25. The method of claim 12, which is a method for following the progression of myocardial infarction or ischemia in the subject.

26. The method of claim 12, wherein the detection is carried out both before or at approximately the same time as, and after, the administration of a treatment, and which is a method for determining the effectiveness of the treatment.

27. The method of claim 12, wherein the subject is a mammal.

28. The method of claim 27, wherein the subject is a human, dog, or horse.

29. A method of detecting desmin phosphorylation at serine 27 and/or serine 31 comprising:

(a) obtaining a test sample; and

(b) contacting the test sample with an antibody that specifically recognizes phosphorylated serine 27 and/or serine 31.
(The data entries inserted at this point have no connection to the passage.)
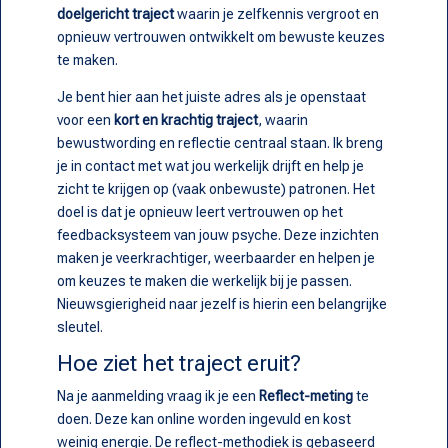
doelgericht traject
waarin je zelfkennis vergroot en
opnieuw vertrouwen ontwikkelt om bewuste keuzes
te maken.
Je bent hier aan het juiste adres als je openstaat
voor een
kort en krachtig traject
, waarin
bewustwording en reflectie centraal staan. Ik breng
je in contact met wat jou werkelijk drijft en help je
zicht te krijgen op (vaak onbewuste) patronen. Het
doel is dat je opnieuw leert vertrouwen op het
feedbacksysteem van jouw psyche. Deze inzichten
maken je veerkrachtiger, weerbaarder en helpen je
om keuzes te maken die werkelijk bij je passen.
Nieuwsgierigheid naar jezelf is hierin een belangrijke
sleutel.
Hoe ziet het traject eruit?
Na je aanmelding vraag ik je een
Reflect-meting
te
doen. Deze kan online worden ingevuld en kost
weinig energie. De reflect-methodiek is gebaseerd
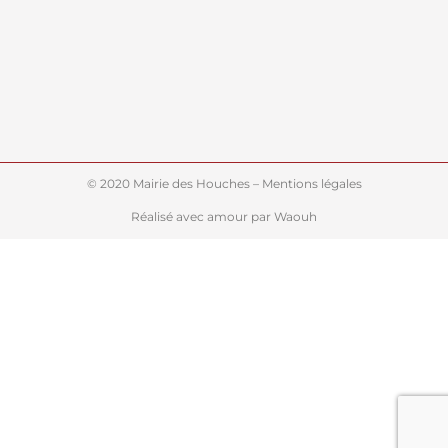
© 2020 Mairie des Houches – Mentions légales
Réalisé avec amour par Waouh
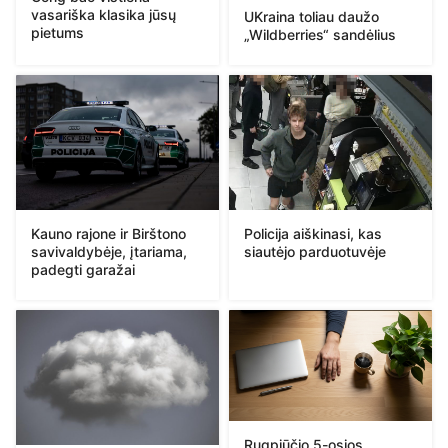
vasariška klasika jūsų
UKraina toliau daužo
pietums
„Wildberries“ sandėlius
Kauno rajone ir Birštono
Policija aiškinasi, kas
savivaldybėje, įtariama,
siautėjo parduotuvėje
padegti garažai
Rugpjūčio 5-osios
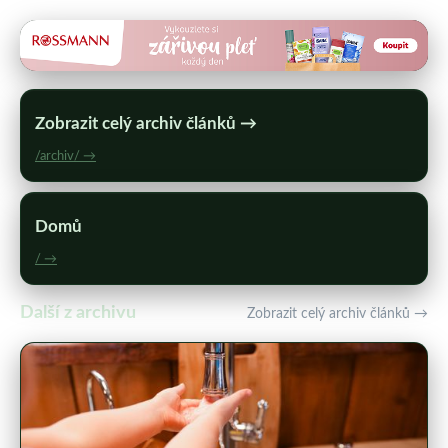
Zobrazit celý archiv článků →
/archiv/ →
Domů
/ →
Další z archivu
Zobrazit celý archiv článků →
30. The method of claim 29, wherein the method is an immunoassay.

31. The method of claim 30, wherein the test sample is a histological preparation of a biopsy sample from cardiac tissue.

32. The method of claim 31, further comprising the step of visualizing the test sample by immunohistochemicai staining after step (b).

33. The method of claim 29, wherein the method is mass spectrometry.